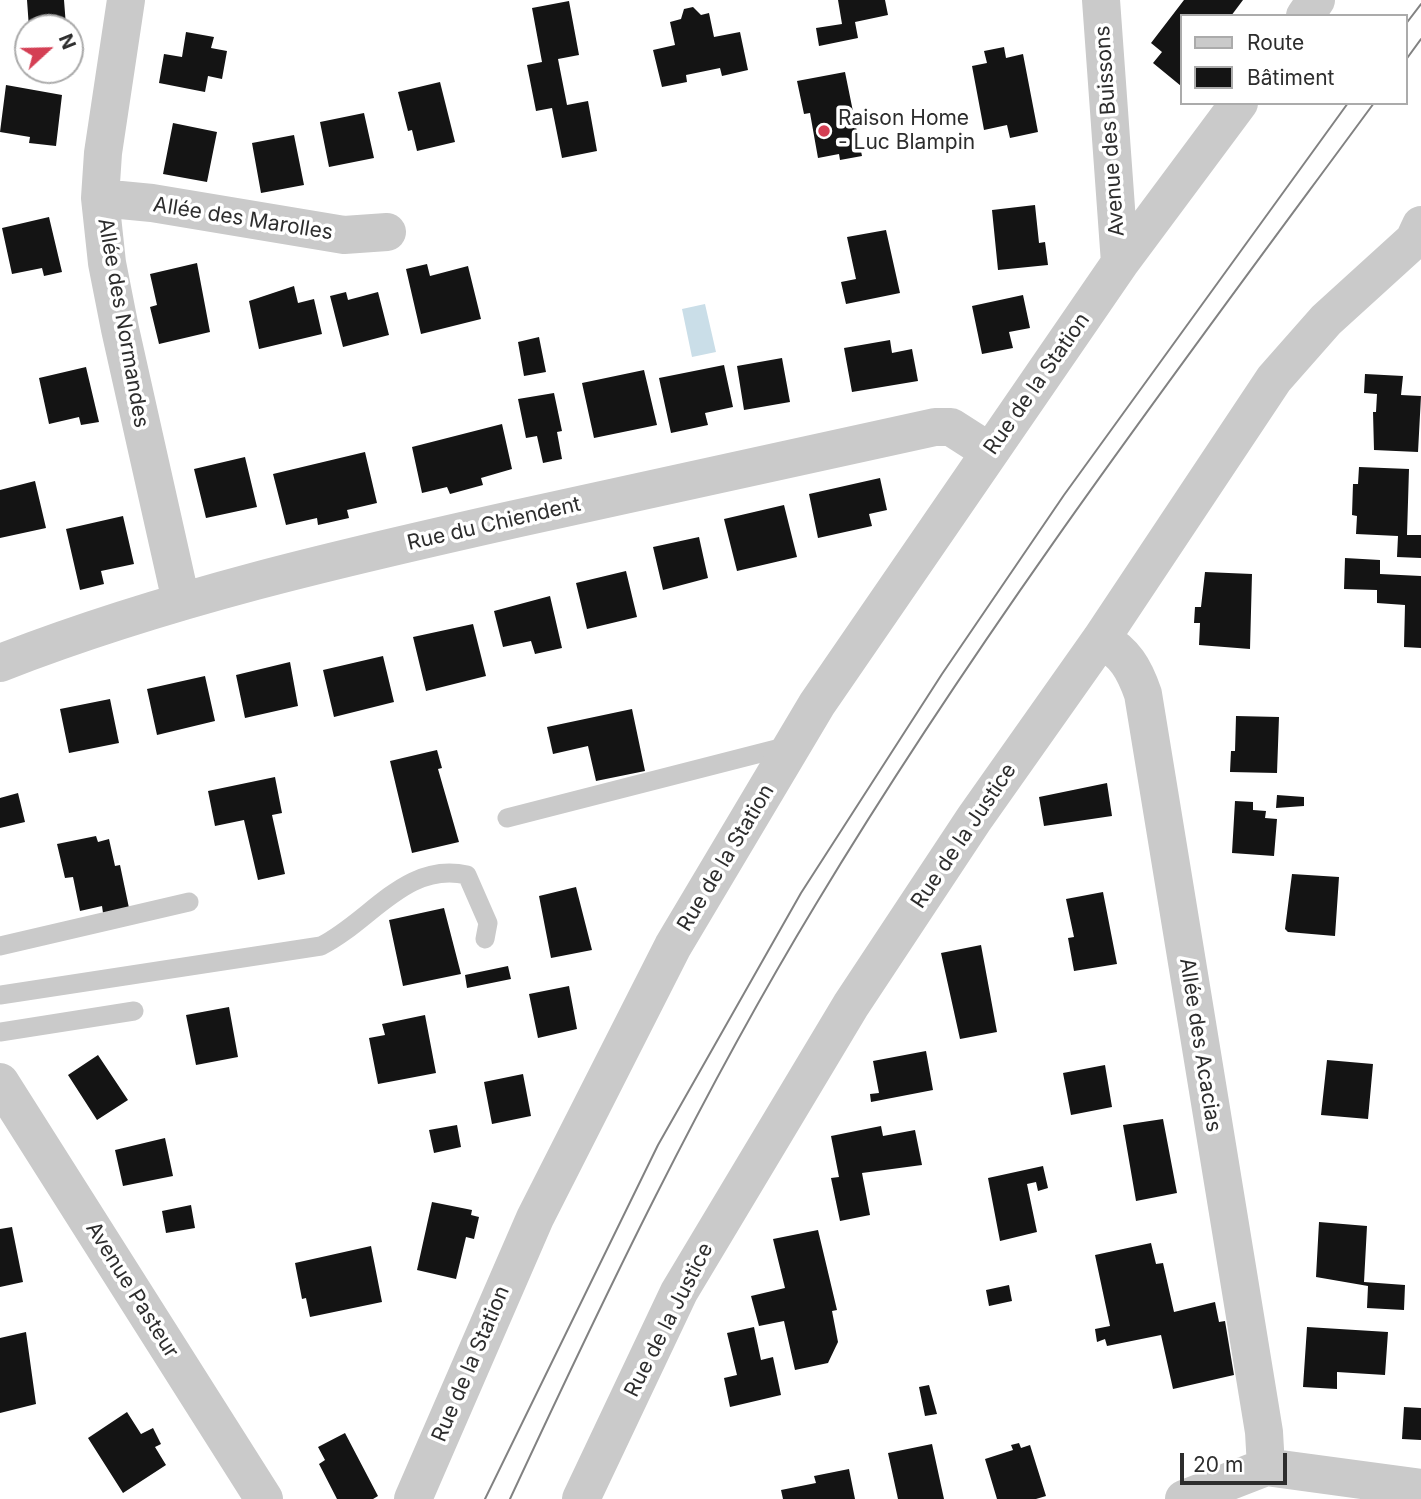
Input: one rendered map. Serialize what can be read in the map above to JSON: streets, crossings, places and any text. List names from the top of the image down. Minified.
{"streets":{"street":["Avenue des Buissons","Allée des Marolles","Allée des Normandes","Rue de la Station","Rue du Chiendent","Rue de la Justice","Allée des Acacias","Avenue Pasteur"]},"crossings":[["Avenue des Buissons","Rue de la Station"],["Allée des Marolles","Allée des Normandes"],["Allée des Normandes","Rue du Chiendent"],["Rue de la Station","Rue du Chiendent"],["Rue de la Justice","Allée des Acacias"]],"places":["Raison Home - Luc Blampin"],"legend":["Route","Bâtiment"],"scale_bar":"20 m","north":"right"}
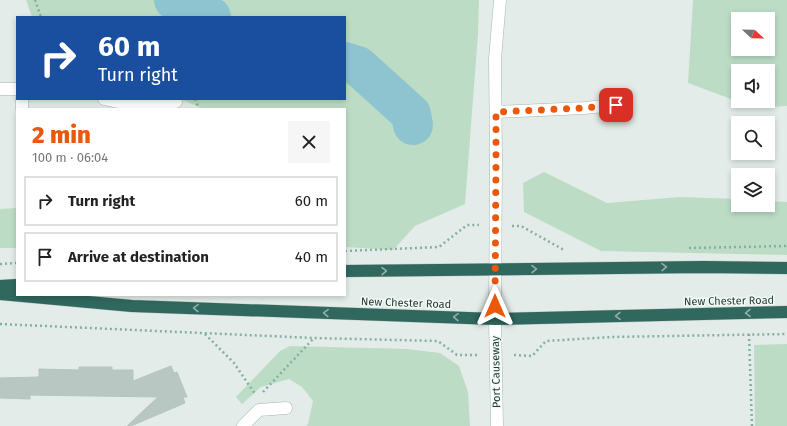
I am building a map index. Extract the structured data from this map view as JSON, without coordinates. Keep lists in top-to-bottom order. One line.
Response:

▸ Work item
Start printing at the line with "I am building" and stop after the final line of the listing above, keeping every line exact.

▸ Result of the task
I am building a map index. Extract the structured data from this map view as JSON, without coordinates. Keep lists in top-to-bottom order. One line.
Response:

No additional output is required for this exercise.